May 13, 2005 17:00
so i come home last night, which sadly has become something not so good as of late. thngs in my home life have really gone downhill and while i wanted my last remaining month or so left living with my father to not be completely unbareable that planned has since gone to hell in a handbasket.
to give quick backstory, my father has basically lived his whole life with one constant mess up after another. hes constantly between jobs and things lately have sort of boiled down to the end. i had wanted my moving out to look more like a choice but is quickly starting to look like a necessity. a few weeks ago my father claims he was canned from another job, but i know my father and i know his mentallity, i doubt he got layed off. he used to wake up and decide not to goto work some days. or hed stay out late and get drunk and not wanna go in the next morning. of course theyre gonna can you with behavior like that.

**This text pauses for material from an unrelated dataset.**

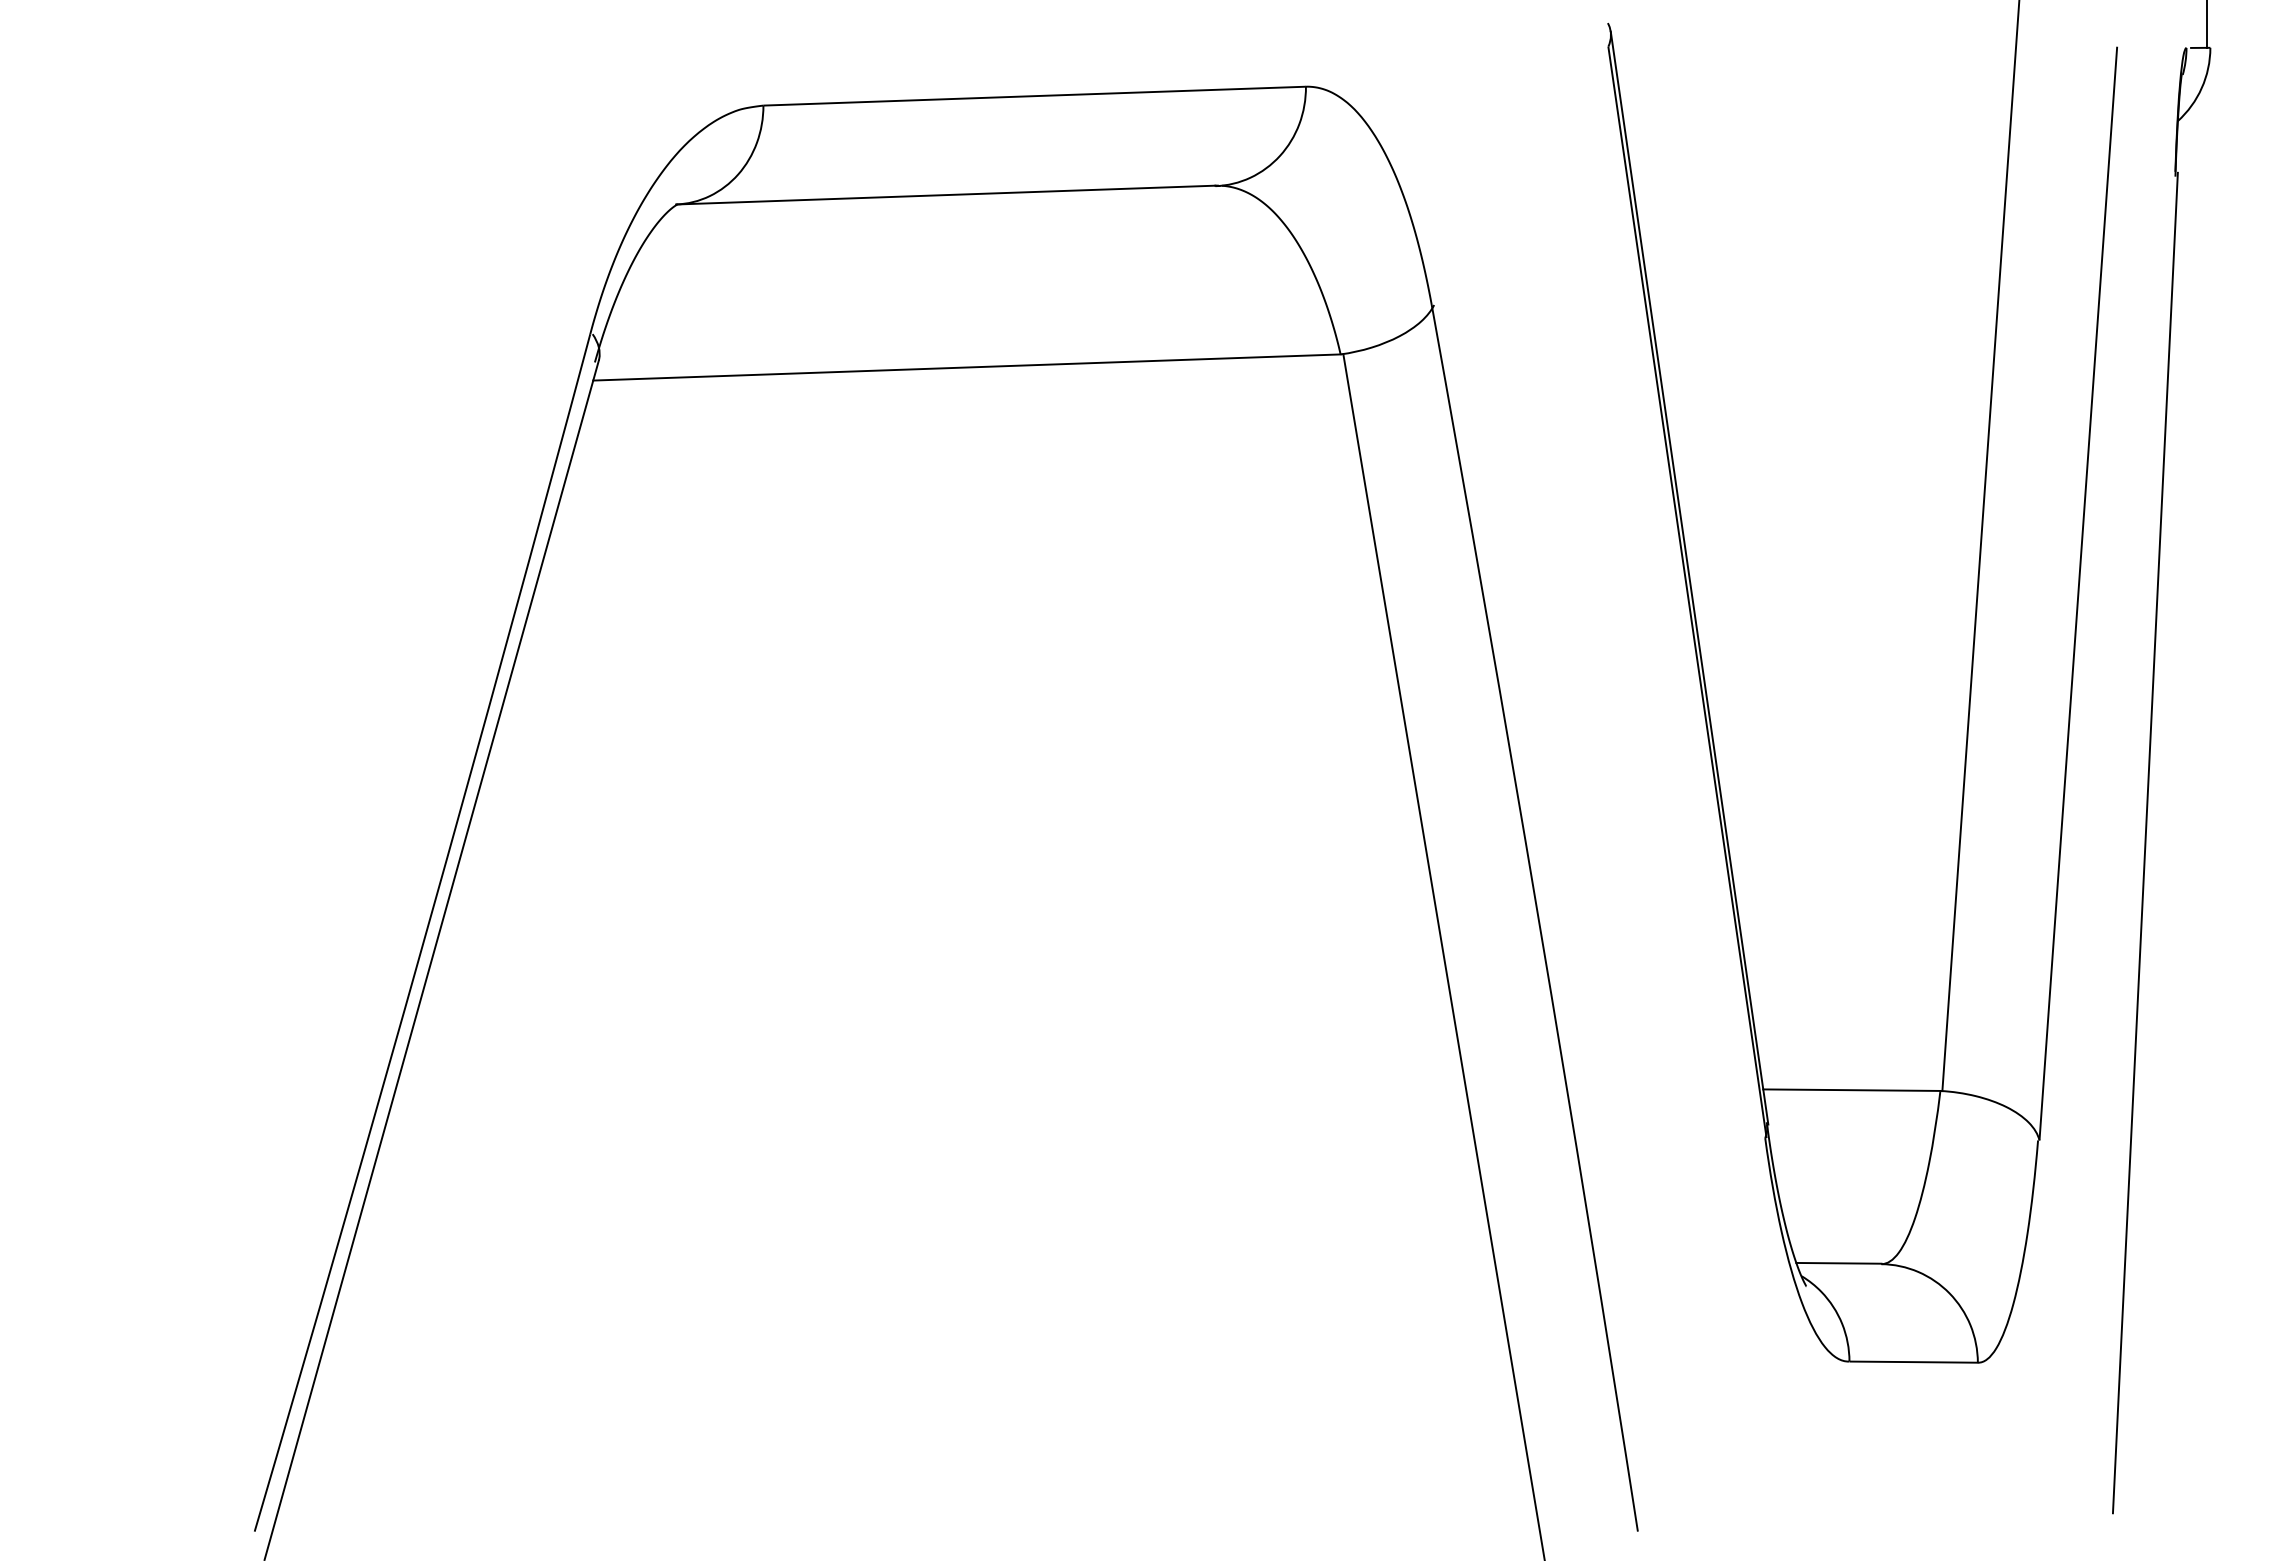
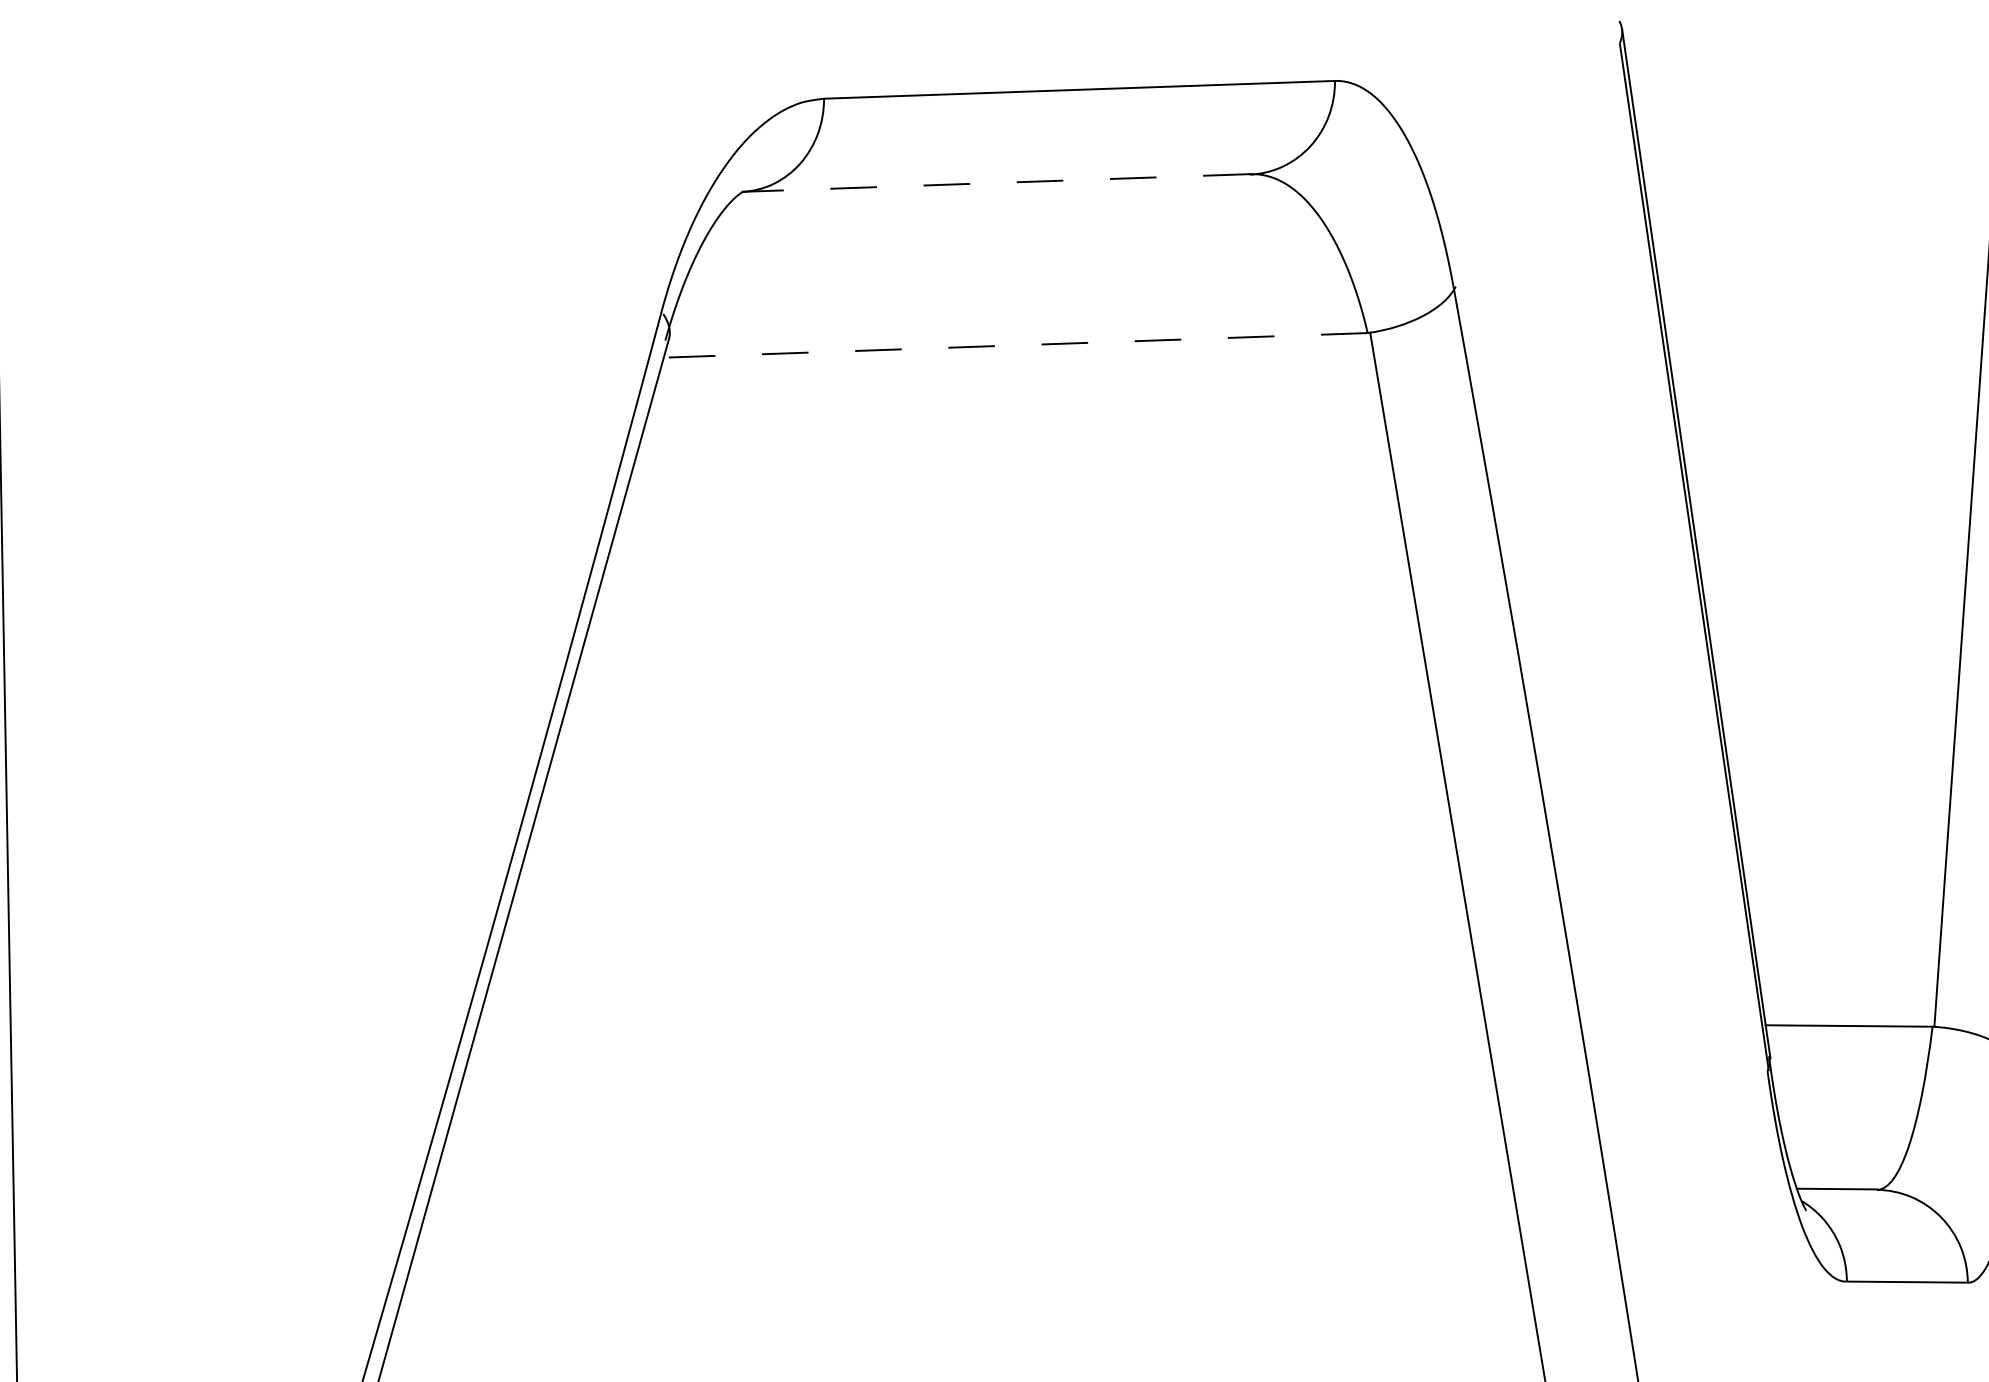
line: (945, 195) -> (995, 183), solid -> dashed
line: (966, 367) -> (1015, 345), solid -> dashed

so lately my father hasbee asking me to lend him money and hed be pretty good about paying me back, sometimes id let a 20$ or two slide case i know how it is. the other night i come home and he asks me for 40$. so hesitantly i left it for him just wondering in theback of my head is he going to pay me back?? CAN he even pay me back?? is he even working?? IS HE EVEN LOOKING??
last night i come home to a note left on my desk. my father is out again probably partying cause what the hell else would he be doing coming home at 5-6am. the note read went on to say that my father decided upon himself to take this BIG jar of change i had been saving up for god knows how long, cash it himself, and use the money to go out. to put it lightly, I WAS FURIOUS. to ask me for some money for whatever is one thing, but to go and take my money from me is another.
i proceded in writing him a note, but the note got longer and more in depth about what our living situation had been like lately. each time i left the note i came back and wrote more of what was on my mind till i realized it was too much and i wanted things to be smooth in my household for now. i mean i hadnt even told him i was moving out yet because i was afraid of how things would be and how he would take it. so i left him a little note which was mainly about how i didnt appreciate him taking my money.
this morning he tells me we needed to talk..... yes, we do.
he said he didnt think i had any right be upset about him taking my money and using it to go out when i dont contribute anything in the apartment. meaning rent. im sorry i dont feel i need to contribute rent when my grandmother, his mother has been paying more then half the rent for YEARS. hes working, he should be able to pay rent period. and if he really wanted my help come to me like a man dont go through my grandparents to get me to give you money and dont take mine without me knowing. plus i had just given him 40$ three days earlier, what the fuck was he doing that he needed more?? oh wait!! i know, smoking weed. just as a side note i know what weed smells like, and ive smelled it billowing out of his room almost every day since he got "layed off."
anyway he apologized for taking my change which he said had something like 30$ in it. 30$!!! im SOOO broke right now do you understand how much good that couldve done me!! but he still tried to justify using it to go out. shit man now i dont even feel safe leaving money in my house. ok so the end of the conversation went somewhere along the lines of us eventually losing the apartment cause he cant pay rent and grandma is tired of doing it and he said something like "i dont know what your going to do..."
...so i told him. i told him im moving out...
and he took it quite well. but i feel i must mention that afterward he musta been puffing a BIG chiba cause i swore i was smelling extra smoke. im surprised i dont have contact high right now. so yeah its done, and i cant wait to get out. as for now im not giving him anymore money i have my own fucking rent to start saving up for.
anyway im looking foward to this weekend being better then my week has gone.
and anywhere i can crash would be even more appreciated,
adam anita??, ant?? andre?? cardboard box??...
=) tgif.
later you cum-hungry phone sluts, especially olivia.